ACTIVITIES:
1. In the Birmingham story, why did the group go for BBQ after landing? Answer in one to three sentences.
2. Write a continuation of the Birmingham story, starting right after the sentence about the loud and smelly voice.

GIVEN PASSAGE:

──────────

The questions kept rolling in. Where did you go to school? Were you in a fraternity? Villanova. Yes. SAE. All of a sudden I found myself in a 20 minute conversation with these assholes, until finally Rico next to me started laughing, his coffee breath stinking up all of row 9 as he looked to his friend and says, “He,” meaning me, “doesn’t know who he’s sitting next to.” I pause and look at him. “I’m a worldwide influential person,” says Rico with the coffee stained tongue. My jaw dropped, and with the little air I could consciously gasp into my lungs I said, “Cool man,” and rolled over to nap until we landed. Rico had just stunned me to the point where I couldn’t tell if I hated him or loved him.

I woke up to the wheels screeching along the runway. I had made it! I took my headphones off (I guess they really don’t interrupt anything at all) and found the Three Stooges seemingly still amidst the same conversation they had been yelling an hour ago somewhere over North Carolina. More coke and stripper stories (some kind of funny, others too unbelievable to hold comedic value, but Rico was still creeping onto my sweet list). The guy from row 10 got on his cell. “Yea dad, just landed. I’m with a few of my buddies.” Rico chimes in, “Tell him you’re with the ‘King of the Business.’” I bit my lip and shuffled off the plane.

It was 10 a.m. in Birmingham when we landed, an hour earlier than we were scheduled to be there. Luckily my friend, the ‘Bama local and reason for the trip, was awake and able to come to the airport and get us. What’s there to do in Birmingham, Alabama, you might ask? Well, when the sun is up, you can get BBQ, and when the sun is down, you can drink bourbon. The rule of B’s, as I’ve come to know it. 10 a.m., sun was up, BBQ it was.

Much to my delight, Birmingham was awesome. It’s a quaint little city, with only a few small high-rises about ¾ the size of the New York Times building on 8th Avenue. Most of the streets are little bars and restaurants, or shops filled with UA and UAB gear, others lined with more traditional southern threads. We went into a popular place at the “5 points” area of town called Jim ‘N Nick’s Bar-B-Q and got a table. The three of us ordered food and few beers and settled into the booth with some laughs. I think we were about midway through our meal when we were interrupted by a loud and smelly voice.

──────────

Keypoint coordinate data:

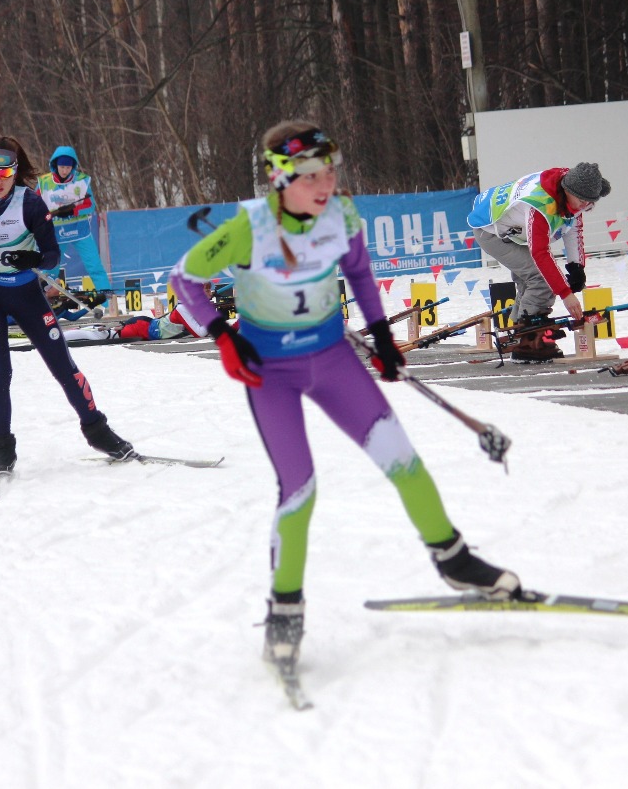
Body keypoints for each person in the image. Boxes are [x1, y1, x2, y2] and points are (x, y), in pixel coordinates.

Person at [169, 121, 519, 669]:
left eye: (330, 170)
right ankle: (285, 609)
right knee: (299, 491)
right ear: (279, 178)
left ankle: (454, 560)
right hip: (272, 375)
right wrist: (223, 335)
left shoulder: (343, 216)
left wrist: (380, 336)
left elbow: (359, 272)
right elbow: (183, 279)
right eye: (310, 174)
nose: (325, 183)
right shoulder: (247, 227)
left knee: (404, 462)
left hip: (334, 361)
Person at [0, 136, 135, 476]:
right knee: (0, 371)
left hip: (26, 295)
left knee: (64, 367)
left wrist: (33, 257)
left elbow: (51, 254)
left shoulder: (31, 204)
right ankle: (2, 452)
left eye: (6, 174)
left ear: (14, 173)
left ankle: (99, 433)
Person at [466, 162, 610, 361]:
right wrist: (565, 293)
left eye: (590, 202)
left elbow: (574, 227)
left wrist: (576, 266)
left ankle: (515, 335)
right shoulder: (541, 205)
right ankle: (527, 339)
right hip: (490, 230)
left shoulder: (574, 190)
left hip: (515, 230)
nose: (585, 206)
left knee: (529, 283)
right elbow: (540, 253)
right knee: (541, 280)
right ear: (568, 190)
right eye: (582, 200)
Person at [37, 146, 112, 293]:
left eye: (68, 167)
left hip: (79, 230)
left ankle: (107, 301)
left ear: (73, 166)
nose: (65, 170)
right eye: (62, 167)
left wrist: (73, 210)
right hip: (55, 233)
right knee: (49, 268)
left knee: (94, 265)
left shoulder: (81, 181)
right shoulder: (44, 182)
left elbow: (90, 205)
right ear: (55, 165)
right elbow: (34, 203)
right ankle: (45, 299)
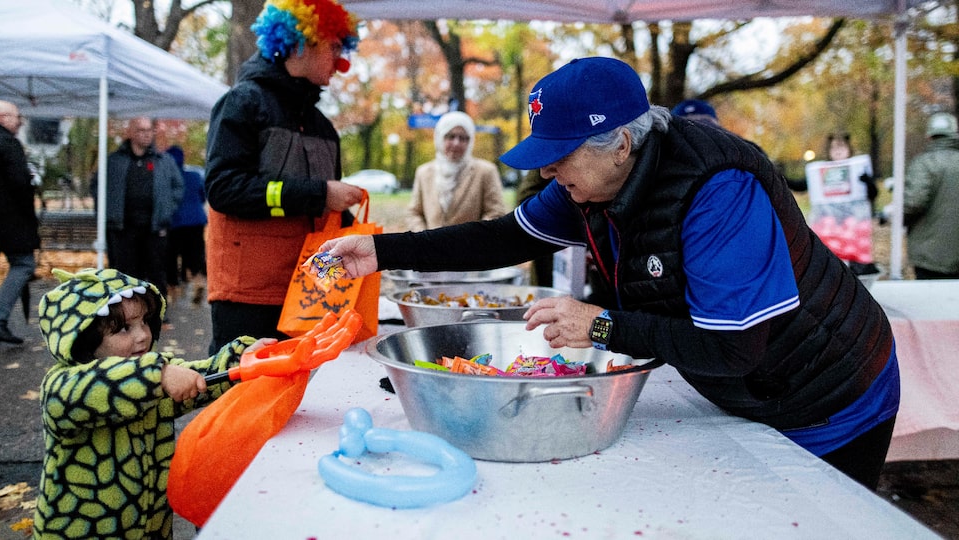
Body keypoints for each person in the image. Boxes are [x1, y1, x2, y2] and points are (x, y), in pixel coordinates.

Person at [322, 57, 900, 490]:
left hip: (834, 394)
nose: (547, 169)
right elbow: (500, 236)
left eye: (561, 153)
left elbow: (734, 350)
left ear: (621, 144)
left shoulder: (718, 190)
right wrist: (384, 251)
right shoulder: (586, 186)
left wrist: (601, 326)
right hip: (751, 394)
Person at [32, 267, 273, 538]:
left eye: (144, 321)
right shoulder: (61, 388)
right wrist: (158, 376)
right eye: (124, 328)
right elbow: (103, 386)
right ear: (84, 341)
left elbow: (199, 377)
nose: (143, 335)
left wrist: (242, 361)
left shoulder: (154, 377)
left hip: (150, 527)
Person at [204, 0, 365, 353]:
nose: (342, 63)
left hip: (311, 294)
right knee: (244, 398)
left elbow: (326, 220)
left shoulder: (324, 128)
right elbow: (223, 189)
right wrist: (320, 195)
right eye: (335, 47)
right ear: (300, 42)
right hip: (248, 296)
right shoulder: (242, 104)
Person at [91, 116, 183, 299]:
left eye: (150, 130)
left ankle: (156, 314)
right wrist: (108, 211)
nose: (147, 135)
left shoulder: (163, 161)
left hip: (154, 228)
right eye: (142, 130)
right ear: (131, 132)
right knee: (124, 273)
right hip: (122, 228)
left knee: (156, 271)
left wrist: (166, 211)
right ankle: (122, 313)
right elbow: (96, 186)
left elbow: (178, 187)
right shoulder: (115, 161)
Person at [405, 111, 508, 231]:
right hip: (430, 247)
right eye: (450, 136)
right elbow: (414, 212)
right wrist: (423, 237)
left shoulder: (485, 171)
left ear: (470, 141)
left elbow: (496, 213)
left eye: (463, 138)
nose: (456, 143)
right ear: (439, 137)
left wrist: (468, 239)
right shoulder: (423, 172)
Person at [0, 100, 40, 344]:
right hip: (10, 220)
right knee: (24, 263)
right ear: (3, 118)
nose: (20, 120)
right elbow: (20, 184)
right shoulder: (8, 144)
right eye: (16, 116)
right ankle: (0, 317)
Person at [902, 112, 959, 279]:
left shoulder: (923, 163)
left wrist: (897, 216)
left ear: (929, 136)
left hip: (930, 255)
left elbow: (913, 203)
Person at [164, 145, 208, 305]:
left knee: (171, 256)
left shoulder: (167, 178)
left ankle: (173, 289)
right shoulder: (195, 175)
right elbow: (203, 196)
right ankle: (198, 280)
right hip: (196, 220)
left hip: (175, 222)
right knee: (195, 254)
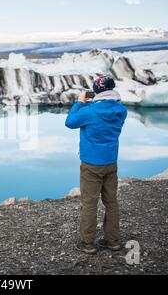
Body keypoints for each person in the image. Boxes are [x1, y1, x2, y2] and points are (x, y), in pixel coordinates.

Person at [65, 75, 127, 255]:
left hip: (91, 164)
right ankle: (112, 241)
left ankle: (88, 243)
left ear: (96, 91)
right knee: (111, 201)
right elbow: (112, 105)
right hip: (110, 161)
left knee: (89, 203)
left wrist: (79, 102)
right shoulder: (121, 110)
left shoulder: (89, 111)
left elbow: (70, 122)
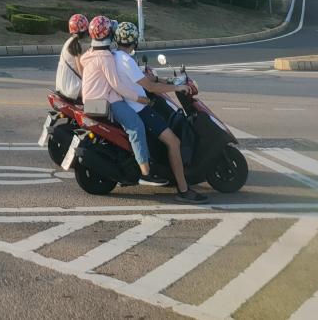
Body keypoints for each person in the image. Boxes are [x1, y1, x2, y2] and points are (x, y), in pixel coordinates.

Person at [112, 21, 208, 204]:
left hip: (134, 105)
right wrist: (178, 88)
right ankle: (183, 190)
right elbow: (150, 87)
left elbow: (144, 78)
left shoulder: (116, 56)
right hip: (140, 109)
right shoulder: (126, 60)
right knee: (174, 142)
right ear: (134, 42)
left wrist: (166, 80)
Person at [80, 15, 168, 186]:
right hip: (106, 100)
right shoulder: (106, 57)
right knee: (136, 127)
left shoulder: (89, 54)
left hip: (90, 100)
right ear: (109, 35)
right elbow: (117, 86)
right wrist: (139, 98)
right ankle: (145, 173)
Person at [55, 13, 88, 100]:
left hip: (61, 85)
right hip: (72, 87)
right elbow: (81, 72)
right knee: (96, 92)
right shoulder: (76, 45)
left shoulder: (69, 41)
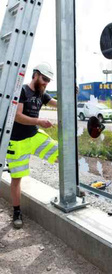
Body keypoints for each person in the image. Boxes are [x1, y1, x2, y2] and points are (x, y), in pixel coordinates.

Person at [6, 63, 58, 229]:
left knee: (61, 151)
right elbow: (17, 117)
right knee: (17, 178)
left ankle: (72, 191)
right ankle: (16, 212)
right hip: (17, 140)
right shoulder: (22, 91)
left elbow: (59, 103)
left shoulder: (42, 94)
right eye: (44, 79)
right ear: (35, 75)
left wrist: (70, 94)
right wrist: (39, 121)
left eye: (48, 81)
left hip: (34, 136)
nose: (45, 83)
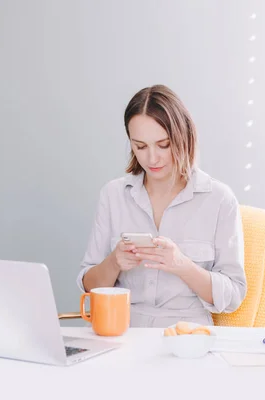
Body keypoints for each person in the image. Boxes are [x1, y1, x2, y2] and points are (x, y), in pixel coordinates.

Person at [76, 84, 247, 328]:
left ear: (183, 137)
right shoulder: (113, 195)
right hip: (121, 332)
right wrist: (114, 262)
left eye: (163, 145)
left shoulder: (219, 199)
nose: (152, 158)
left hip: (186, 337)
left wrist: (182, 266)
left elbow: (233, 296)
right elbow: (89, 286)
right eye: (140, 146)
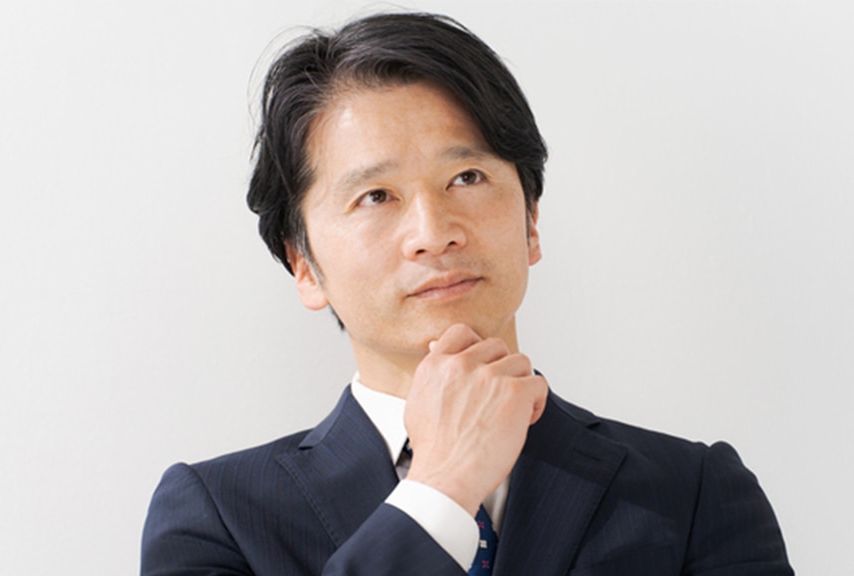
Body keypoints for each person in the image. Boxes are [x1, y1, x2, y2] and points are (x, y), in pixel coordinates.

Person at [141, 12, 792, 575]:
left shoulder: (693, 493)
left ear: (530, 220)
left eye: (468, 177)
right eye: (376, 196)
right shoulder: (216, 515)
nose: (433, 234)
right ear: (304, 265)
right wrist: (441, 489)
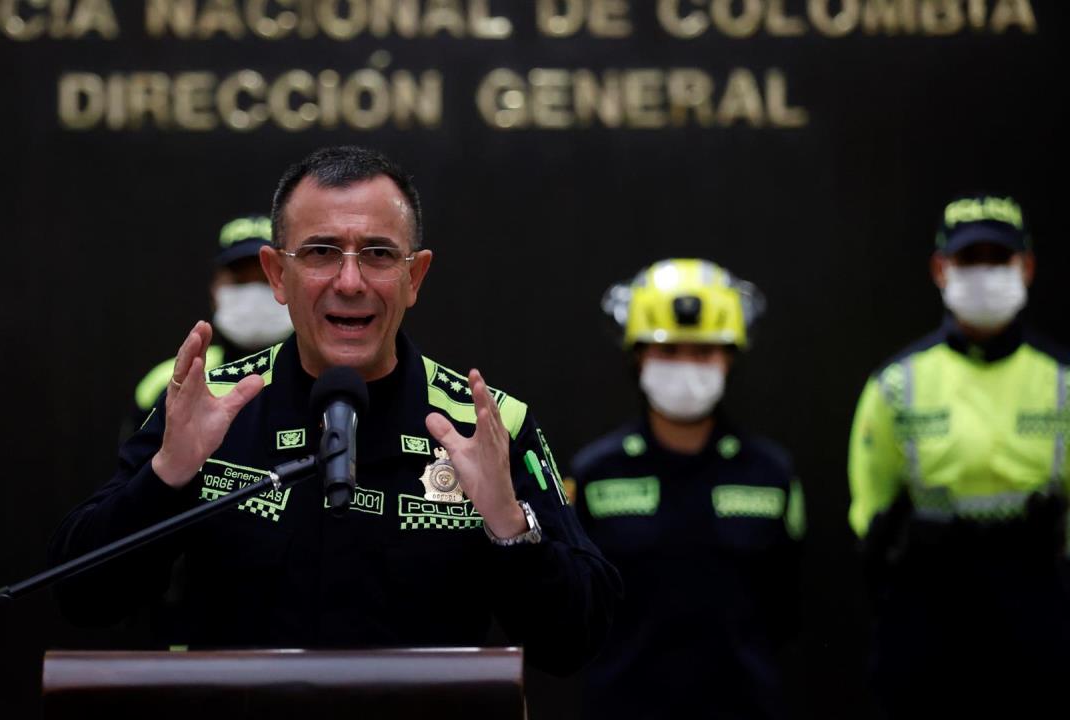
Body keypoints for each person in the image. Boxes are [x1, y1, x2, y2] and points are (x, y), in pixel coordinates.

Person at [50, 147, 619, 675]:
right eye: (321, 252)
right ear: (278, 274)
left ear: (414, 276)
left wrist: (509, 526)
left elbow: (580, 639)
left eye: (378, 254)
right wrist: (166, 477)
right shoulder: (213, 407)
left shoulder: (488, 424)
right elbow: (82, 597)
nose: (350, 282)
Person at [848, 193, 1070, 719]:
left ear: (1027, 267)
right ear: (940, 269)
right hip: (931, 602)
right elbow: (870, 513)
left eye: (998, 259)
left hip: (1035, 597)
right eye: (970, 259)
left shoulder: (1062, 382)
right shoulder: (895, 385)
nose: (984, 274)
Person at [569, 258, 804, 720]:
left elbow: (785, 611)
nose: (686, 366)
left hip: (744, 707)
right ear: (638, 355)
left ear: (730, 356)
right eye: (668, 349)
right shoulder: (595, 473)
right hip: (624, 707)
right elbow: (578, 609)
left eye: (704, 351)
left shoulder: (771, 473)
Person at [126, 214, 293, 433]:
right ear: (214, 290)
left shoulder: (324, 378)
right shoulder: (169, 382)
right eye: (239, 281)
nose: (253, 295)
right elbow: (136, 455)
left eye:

──────────

ANSWERS BY ITEM:
1. It was 10 a.m. and the sun was up. By the "rule of B's," Birmingham is for BBQ while the sun is up and bourbon after it goes down.

2.
“Strongman!” Rico belted out, lending an outstretched fist to give me a pound. We exploded with laughter. I thought for a second, maybe I don’t hate this guy so much after all. He had just pounded a complete stranger in public while screaming out the (unbeknownst to me) nickname “strongman” in the middle of a crowded southern restaurant. His partner in crime (adultery) came over as well and introduced himself. Paul was his name. Rico never disclosed his true identity to us, but I guess that kind of info is top secret when you have worldwide influence. After I explained the whole story to my Alabama native friend, we finished our beers and I hit the urinal. My love for Rico was sealed when I over heard this final conversation between him and Paul:

Rico: “You see the blonde out there?”

Paul: “Yea, hot man, real hot. Much hotter than Myra (Paul's wife). She’s like a 6 or 7, easy.”

Rico: “Yea…That’s like a 2 for me.”

Thank you Rico, that was phenomenal. And we left the bar.

SATURDAY:

With the remaining time of sunlight on Friday we bought some University of Alabama merchandise (aka “merch”) from a store called “Bama Pride.” Then we lounged on the couch, and caught up on this season of Californication. You might think this would be a waste of time, but it wasn’t. It was just the quiet before the storm. We went out in Birmingham Friday night, yes, but we didn’t go out hard for a reason.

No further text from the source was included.